QLD / NSW border

Point Danger is a headland, located at the southern end of the Gold Coast on the east coast of Australia. Separated by Snapper Rocks and Rainbow Bay to the West, with Duranbah Beach and the Tweed River mouth to the south. Present-day Point Danger has also indicated the border between New South Wales and Queensland, Australia, since 1863.

The point is the location of the Captain Cook memorial and lighthouse, the Centaur Memorial and Walk of Remembrance, the Marine Rescue NSW Point Danger station, and the southern end of the Gold Coast Oceanway.

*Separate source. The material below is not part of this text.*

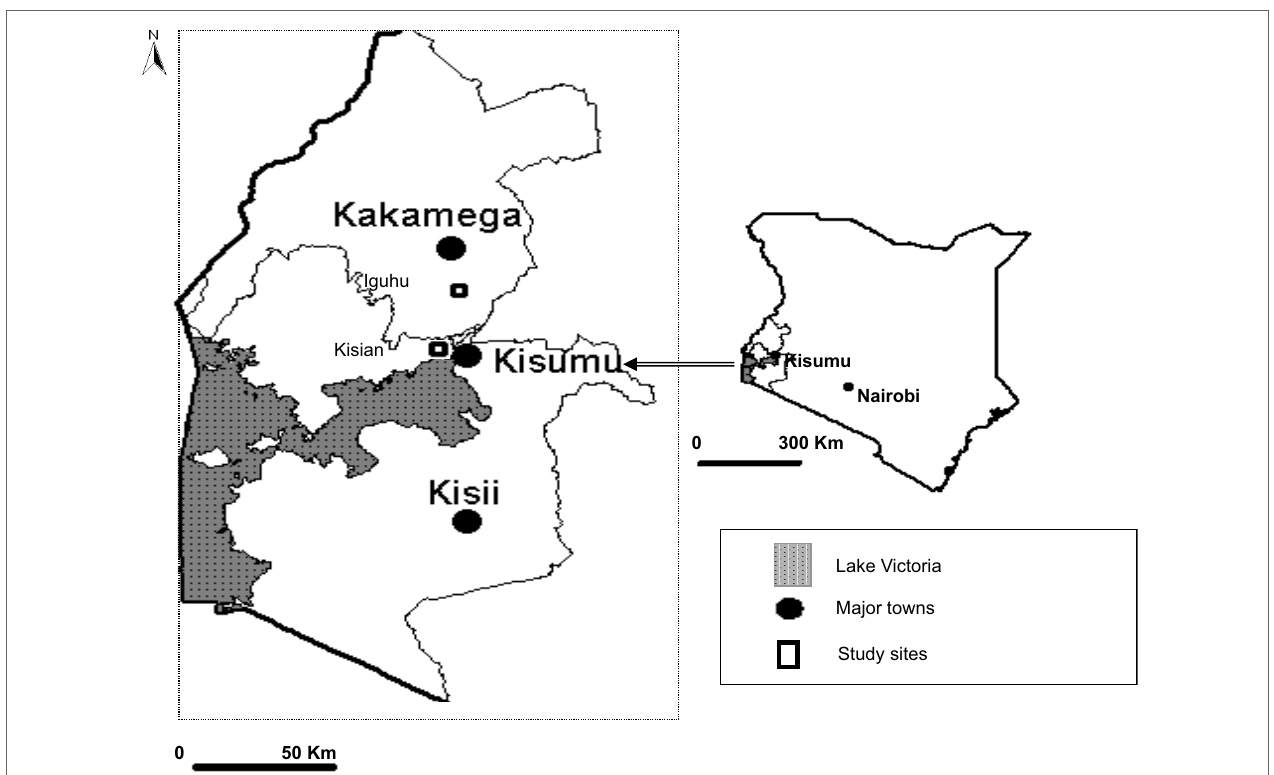
FigUre 1 | a map showing the selected sites in western Kenya highlands .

The Centaur Memorial remembers the sinking of Australian Hospital Ship Centaur by a Japanese submarine on 14 May 1943. The Walk of Remembrance commemorates other ships lost to Japanese and German action during World War II and takes the form of plaques arranged in a semicircle around the lookout fence.

History

Captain James Cook, upon encountering the eastern Australian coast and naming Rame Head (Victoria), then sailed up the coast to the famous Botany Bay. Continuing North from there, at about 5 pm on 16 May 1770 (log date) he encountered the reefs that run 3 nautical miles (5.6 km; 3.5 mi) east from Fingal Head and Cook Island. To avoid these reefs, formed by a lava flow from Mount Warning, Cook was forced to change his course to the east. Cook's log indicates his ship was "about 5 miles from the land". However having to pull away to the east to avoid the reefs, that we now know only run to sea from Cook Island, would indicate Cook was much closer to the point he named Point Danger.